Sanctions en cas d'inconduite à l'audience

L'art. 71 lie le pouvoir de la Chambre de première instance prévu par l'art. 64, al. 9, à des mesures visant au maintien de l'ordre pendant l'audience. Un comportement indu devant la Cour peut être sanctionné par une expulsion temporaire ou permanente de la salle, une amende ou d'autres mesures analogues. Le Règlement de procédure et de preuve règle le détail de ces sanctions.

Art. 72

Protection de renseignements touchant à la sécurité nationale

En maints endroits, le Statut fait référence à la protection d'informations confidentielles (ainsi dans l'art. 54, al. 3, let. e et f, art. 57, al. 3, let. c, art. 64, al. 6, let. c, art.

68, al. 6 ou art. 73). L'art. 72 représente à cet égard une disposition vitale pour la protection d'informations touchant à la sécurité nationale. En raison de sa signification politique, cet article a été longuement contesté lors de la Conférence de Rome et a même constitué un élément du paquet final des négociations. La nécessité d'une disposition destinée à la protection des intérêts de la sécurité nationale n'a jamais été véritablement mise en cause. Mais une controverse avait notamment éclaté sur la 527

question suivante: à qui doit revenir le dernier mot lorsque toutes les négociations entre l'Etat et la Cour ont échoué? A l'Etat, qui justifie la rétention des renseignements par les intérêts de sa sécurité nationale ou à la Cour, qui aimerait utiliser de telles informations? L'art. 72 prévoit maintenant une solution différenciée.
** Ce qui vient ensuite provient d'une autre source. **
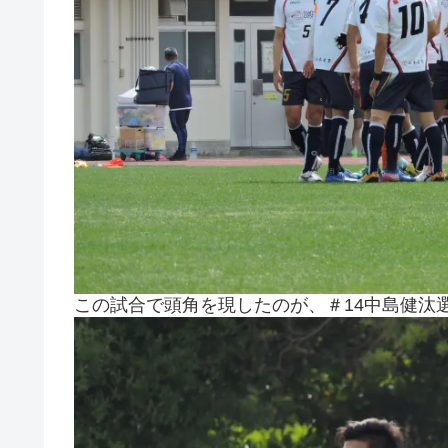
この試合で頭角を現したのが、＃14中島健汰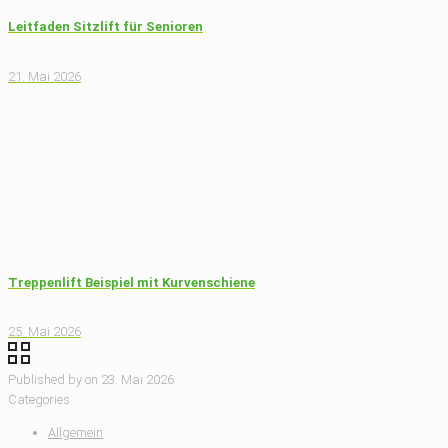
Leitfaden Sitzlift für Senioren
21. Mai 2026
Treppenlift Beispiel mit Kurvenschiene
25. Mai 2026
Published by
on
23. Mai 2026
Categories
Allgemein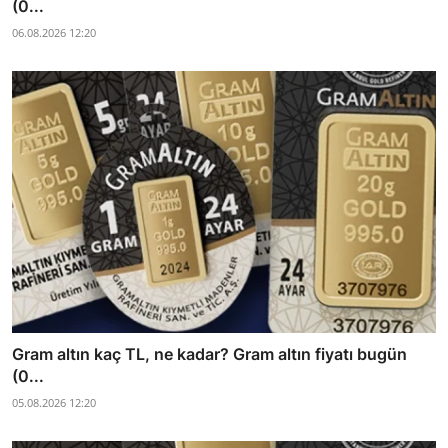
(0...
06.08.2026 12:20
Gram altın kaç TL, ne kadar? Gram altın fiyatı bugün
(0...
05.08.2026 12:20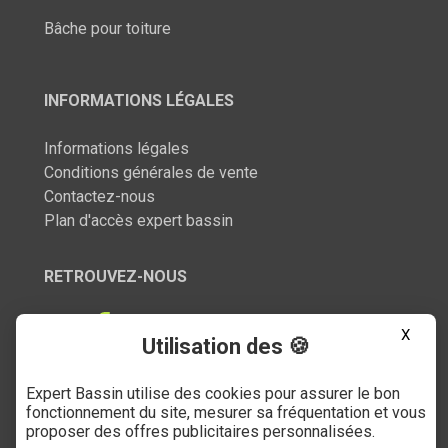
Bâche pour toiture
INFORMATIONS LÉGALES
Informations légales
Conditions générales de vente
Contactez-nous
Plan d'accès expert bassin
RETROUVEZ-NOUS
X
Utilisation des 🍪
Expert Bassin utilise des cookies pour assurer le bon
SERVICE CLIENT
fonctionnement du site, mesurer sa fréquentation et vous
proposer des offres publicitaires personnalisées.
03 27 89 21 52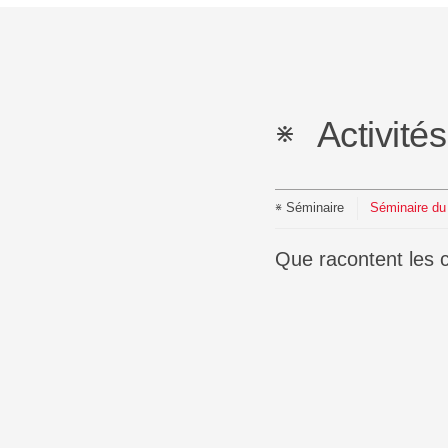
Activité
Séminaire
Séminaire d
Que racontent les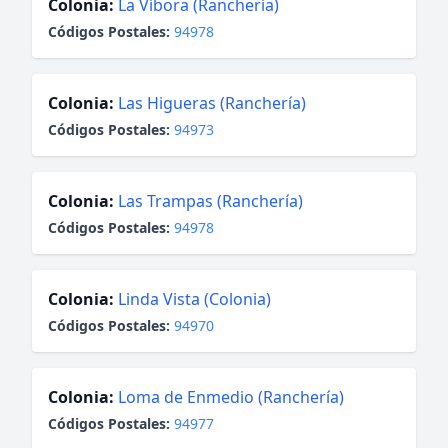
Colonia:
La Víbora (Ranchería)
Códigos Postales:
94978
Colonia:
Las Higueras (Ranchería)
Códigos Postales:
94973
Colonia:
Las Trampas (Ranchería)
Códigos Postales:
94978
Colonia:
Linda Vista (Colonia)
Códigos Postales:
94970
Colonia:
Loma de Enmedio (Ranchería)
Códigos Postales:
94977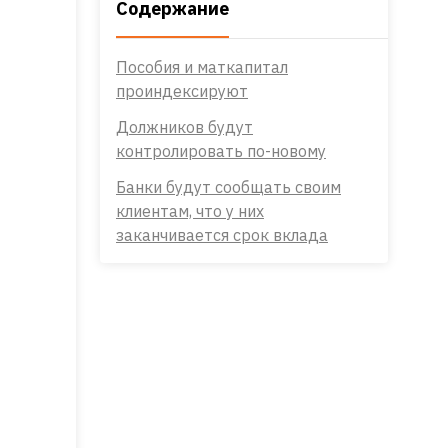
Содержание
Пособия и маткапитал
проиндексируют
Должников будут
контролировать по-новому
Банки будут сообщать своим
клиентам, что у них
заканчивается срок вклада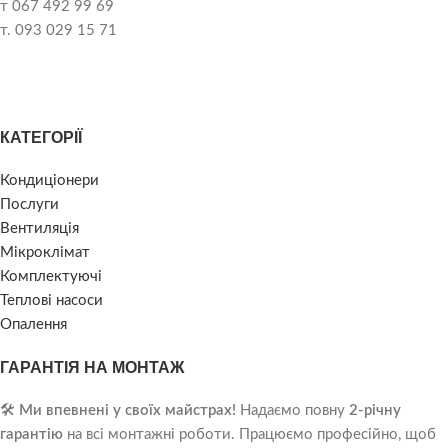
т 067 492 99 69
т. 093 029 15 71
КАТЕГОРІЇ
Кондиціонери
Послуги
Вентиляція
Мікроклімат
Комплектуючі
Теплові насоси
Опалення
ГАРАНТІЯ НА МОНТАЖ
🛠️
Ми впевнені у своїх майстрах!
Надаємо повну
2-річну
гарантію
на всі монтажні роботи. Працюємо професійно, щоб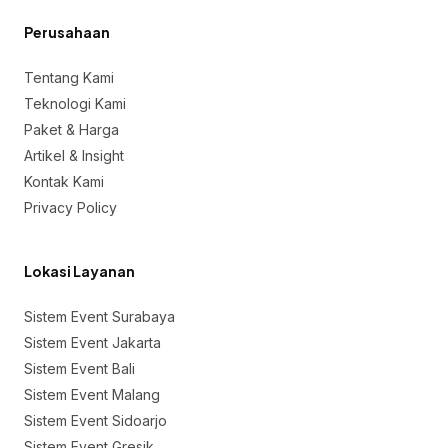
Perusahaan
Tentang Kami
Teknologi Kami
Paket & Harga
Artikel & Insight
Kontak Kami
Privacy Policy
Lokasi Layanan
Sistem Event Surabaya
Sistem Event Jakarta
Sistem Event Bali
Sistem Event Malang
Sistem Event Sidoarjo
Sistem Event Gresik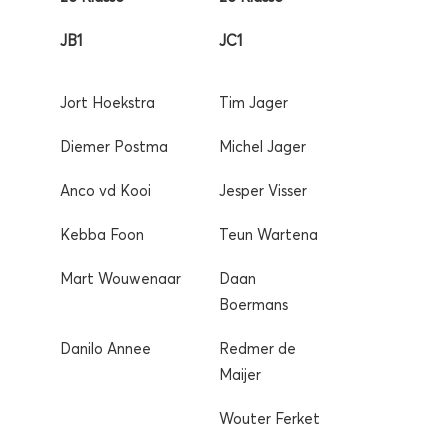
JB1
JC1
Jort Hoekstra
Tim Jager
Diemer Postma
Michel Jager
Anco vd Kooi
Jesper Visser
Kebba Foon
Teun Wartena
Mart Wouwenaar
Daan
Boermans
Danilo Annee
Redmer de
Maijer
Wouter Ferket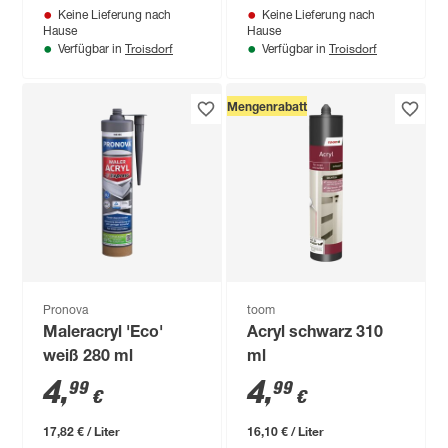
Keine Lieferung nach
Keine Lieferung nach
Hause
Hause
Troisdorf
Troisdorf
Verfügbar in
Verfügbar in
Mengenrabatt
Pronova
toom
Maleracryl 'Eco'
Acryl schwarz 310
weiß 280 ml
ml
4
,
4
,
99
99
€
€
17,82 € / Liter
16,10 € / Liter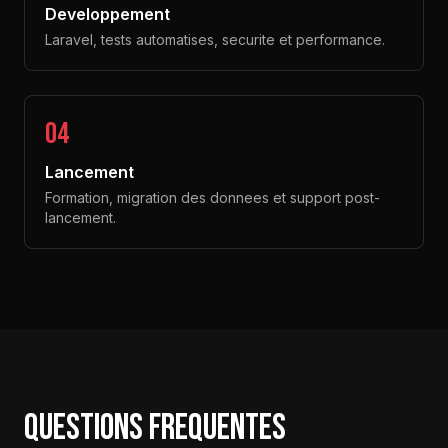
Developpement
Laravel, tests automatises, securite et performance.
04
Lancement
Formation, migration des donnees et support post-
lancement.
Questions frequentes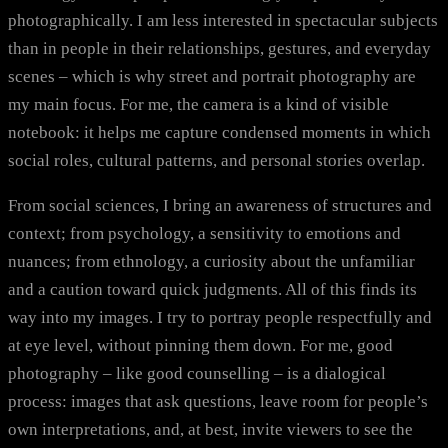
photographically. I am less interested in spectacular subjects
than in people in their relationships, gestures, and everyday
scenes – which is why street and portrait photography are
my main focus. For me, the camera is a kind of visible
notebook: it helps me capture condensed moments in which
social roles, cultural patterns, and personal stories overlap.
From social sciences, I bring an awareness of structures and
context; from psychology, a sensitivity to emotions and
nuances; from ethnology, a curiosity about the unfamiliar
and a caution toward quick judgments. All of this finds its
way into my images. I try to portray people respectfully and
at eye level, without pinning them down. For me, good
photography – like good counselling – is a dialogical
process: images that ask questions, leave room for people’s
own interpretations, and, at best, invite viewers to see the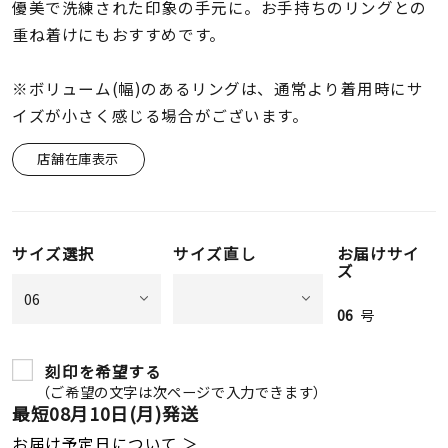
着用シーン
優美で洗練された印象の手元に。お手持ちのリングとの
重ね着けにもおすすめです。
コレクション
※ボリューム(幅)のあるリングは、通常より着用時にサ
イズが小さく感じる場合がございます。
レディース
～
店舗在庫表示
リングサイズ
メンズ
～
サイズ選択
サイズ直し
お届けサイ
リングサイズ
ズ
06
号
価格
¥0
¥400,
刻印を希望する
（ご希望の文字は次ページで入力できます）
在庫
最短
08月10日(月)
発送
在庫ありのみ
すべて表示
お届け予定日について ＞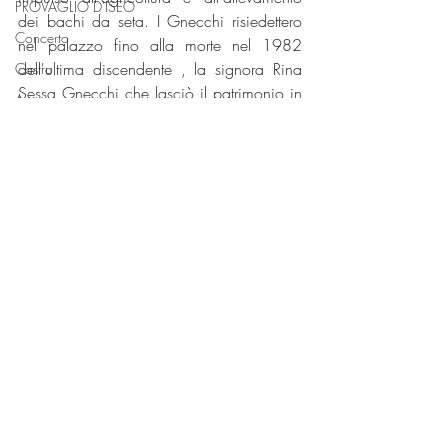
PROVAGLIO D'ISEO
dei bachi da seta. I Gnecchi risiedettero 
Concerto
nel palazzo fino alla morte nel 1982 
dell'ultima discendente , la signora Rina 
Castro
Sessa Gnecchi che lasciò il patrimonio in 
Arte
parte alla Curia Vescovile e in parte alla 
Categoria senza titolo
Parrocchia. 
Categoria senza titolo
Ora l’edificio più antico a nord ovest è 
l’Oratorio Femminile mentre il Palazzo è 
Categoria senza titolo
Centro Pastorale.
Mostre
Post recenti
Mostra tutti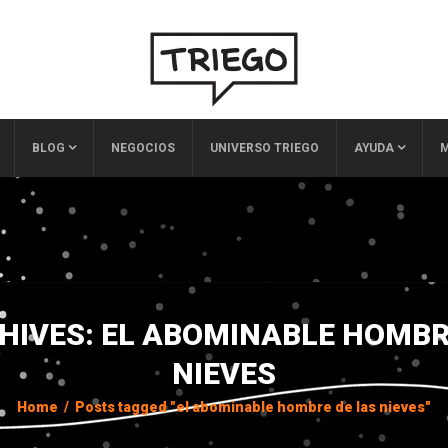
BLOG
NEGOCIOS
UNIVERSO TRIEGO
AYUDA
M
HIVES: EL ABOMINABLE HOMBR
NIEVES
Home
/
Posts tagged "el abominable hombre de las nieves"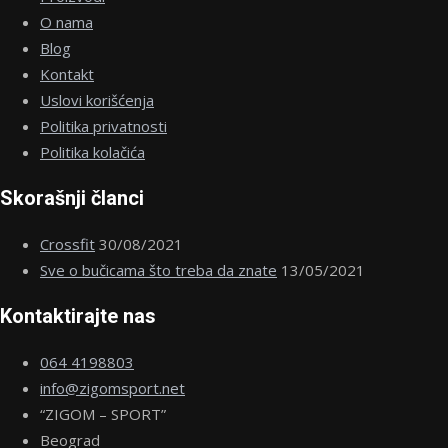
O nama
Blog
Kontakt
Uslovi korišćenja
Politika privatnosti
Politika kolačića
Skorašnji članci
Crossfit
30/08/2021
Sve o bučicama što treba da znate
13/05/2021
Kontaktirajte nas
064 4198803
info@zigomsport.net
“ZIGOM – SPORT”
Beograd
Si un Etat fait valoir que la divulgation de renseignements ou de documents porterait atteinte aux intérêts de sa sécurité nationale ou s'il confirme une allégation correspondante de la part d'une personne qui comparaît devant le tribunal, l'Etat concerné et les parties à la procédure tentent, sur la base de l'al. 5, de trouver une solution par la concertation. A titre d'exemples, quelques possibilités de solution par voie de concertation dans cette phase sont énumérées sous les lettres a à d de cet alinéa. Si aucune solution n'est pourtant possible sur cette base, l'Etat en avise le Procureur ou la Cour en indiquant concrètement les raisons qui l'ont conduit à cette conclusion, à moins que l'exposé de ces raisons ne porte nécessairement atteinte aux intérêts de sa sécurité nationale.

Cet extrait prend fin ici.